En tant que professeur du Secondaire (collège et lycée), je suis tenue de dispenser 18h de cours par semaine en présence des élèves, cela correspondant à 4-5h de cours par jour. En sus de ces cours, s’ajoutent les conseils de classe, les réunions entre collègues, avec les parents ou pour les élèves à besoins éducatifs particuliers ; toute la communication avec la famille ou les étudiants pour le travail ; les cours à préparer et les copies à corriger, etc. C’est difficilement quantifiable et il y a des pics d’activités comme des périodes plus calmes. L’un dans l’autre, ma journée passe très vite (et, donc, l’année scolaire).

Comme c’est le cas dans d’autres métiers, je dirai que je ne laisse pas ma blouse de professeur au vestiaire dès que je quitte l’établissement. Il arrive, bien souvent, que je prépare et corrige également chez moi, ou encore que je pense à quelque chose en lien avec le travail en plein week-end. Comme je l’ai dit plus haut, c’est un métier de vie, qui forme les citoyens de demain et j’y attache une grande passion. Depuis quelques années, je m’améliore et réussis à vraiment déconnecter pendant la période estivale qui est effectivement plus longue et permet une belle pause. Mais, ma profession ne me quitte jamais vraiment et toute rentrée scolaire se prépare en amont de toute façon – oui, pendant les vacances !

Vous avez entre vos mains le futur des enfants. Décrivez-nous un moment où votre métier vous a rendue très fière.

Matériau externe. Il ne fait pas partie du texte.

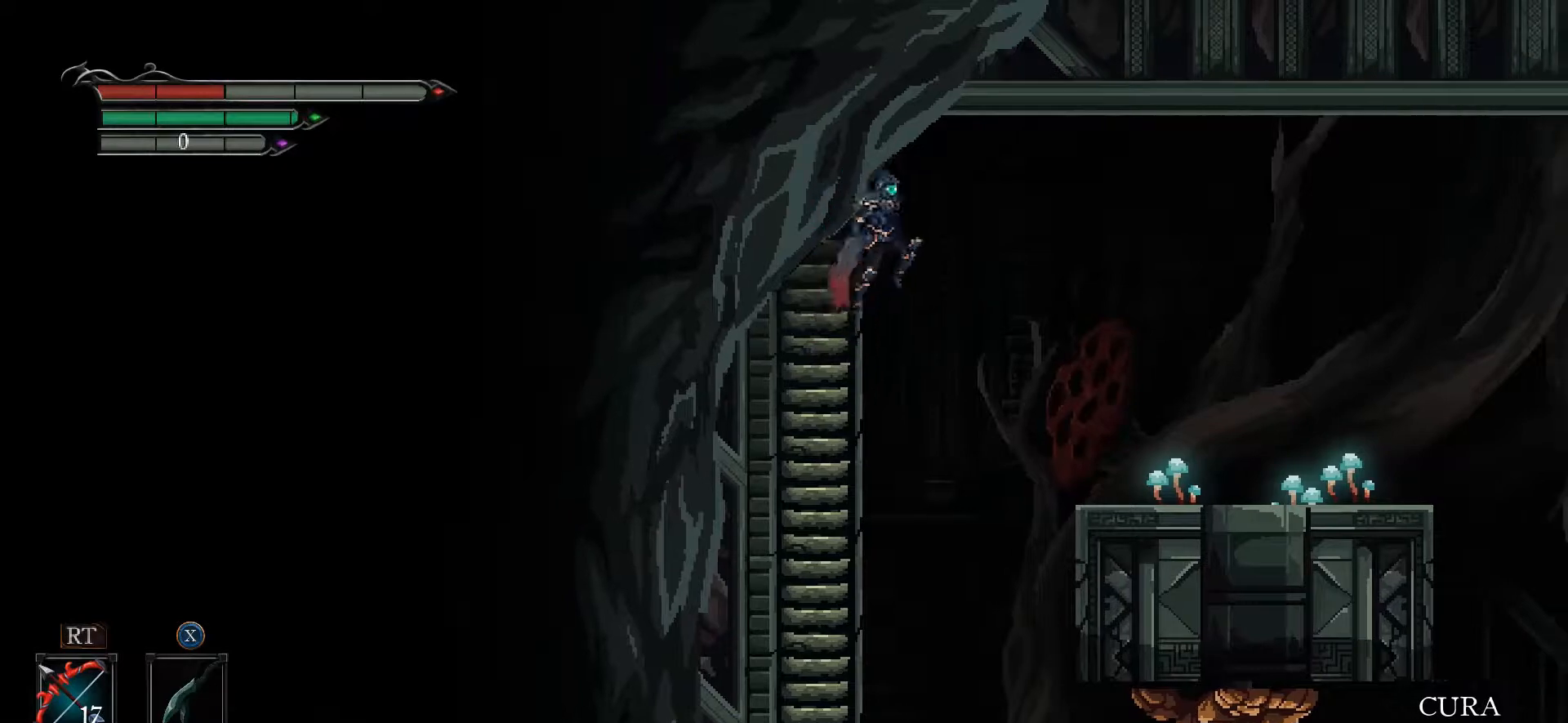
{"dt_ms": 500, "buttons": [], "left_stick": "right", "right_stick": "center", "events": [[433, "A", "up"]]}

J’ai vraiment essayé d’y penser et il y aurait un certain nombre d’anecdotes, souvent liées par l’idée de fierté ressentie par un élève. 

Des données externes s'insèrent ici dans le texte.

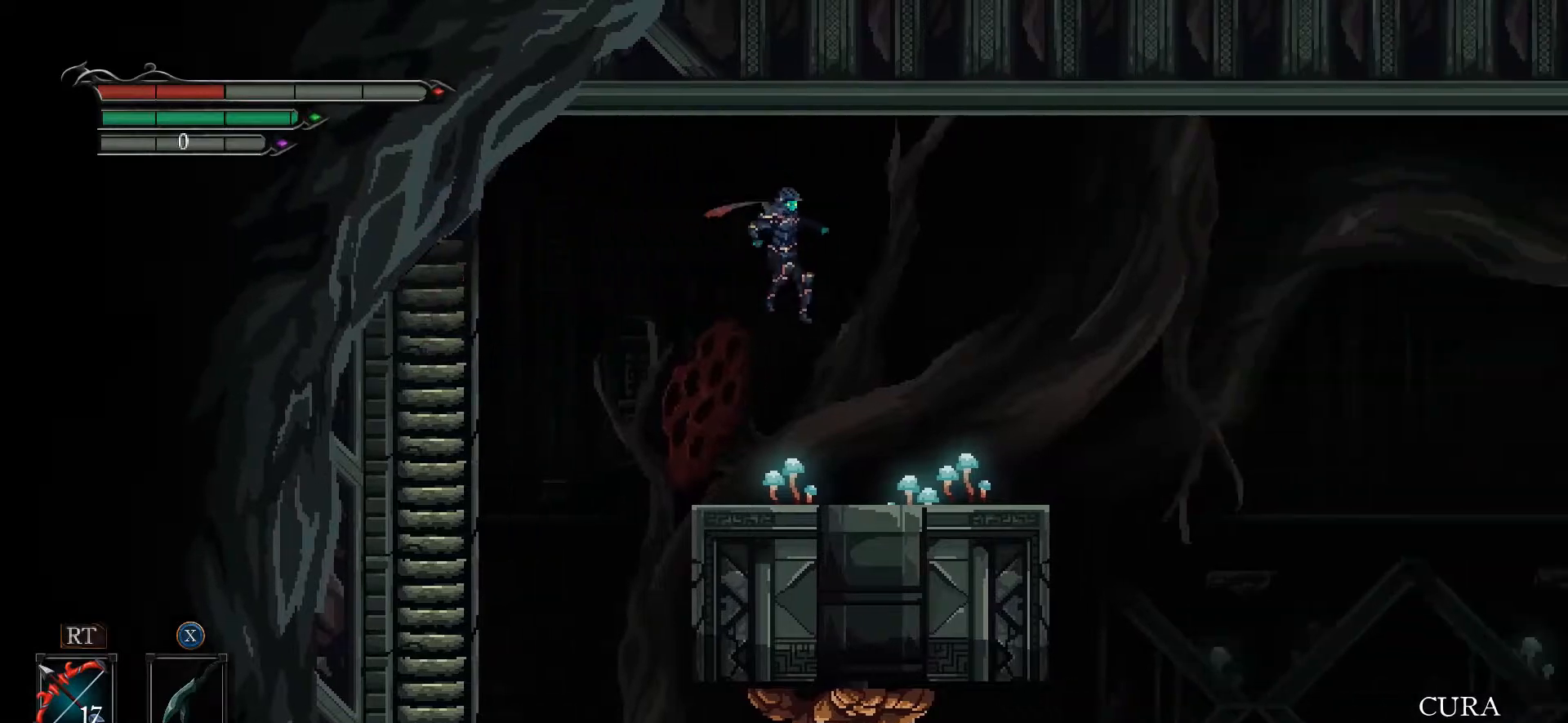
{"dt_ms": 500, "buttons": [], "left_stick": "center", "right_stick": "center", "events": [[267, "left_stick", "center"]]}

Ma première anecdote concerne une jeune lycéenne de 3e en France qui rêvait à tout prix d’être infirmière. Son français était plus que moyen et ne lui offrait, à priori, que peu de perspectives dans ce domaine. Je l’ai accompagnée pour toute la durée de son collège, épaulée grâce à un dispositif d’aide aux devoirs. Elle a choisi un Bac Pro avec option médico-social et a finalement brillamment réussi non seulement son Bac mais aussi, par la suite, son concours d’infirmière. Quelle fierté, pour elle, quand elle me l’avait annoncé. Si j’ai peut-être contribué à sa réussite, c’est elle, avant tout, qui a beaucoup travaillé et décroché la lune. C’est ce message que je garde depuis, cette compétition avec elle-même qu’elle n’a jamais abandonnée.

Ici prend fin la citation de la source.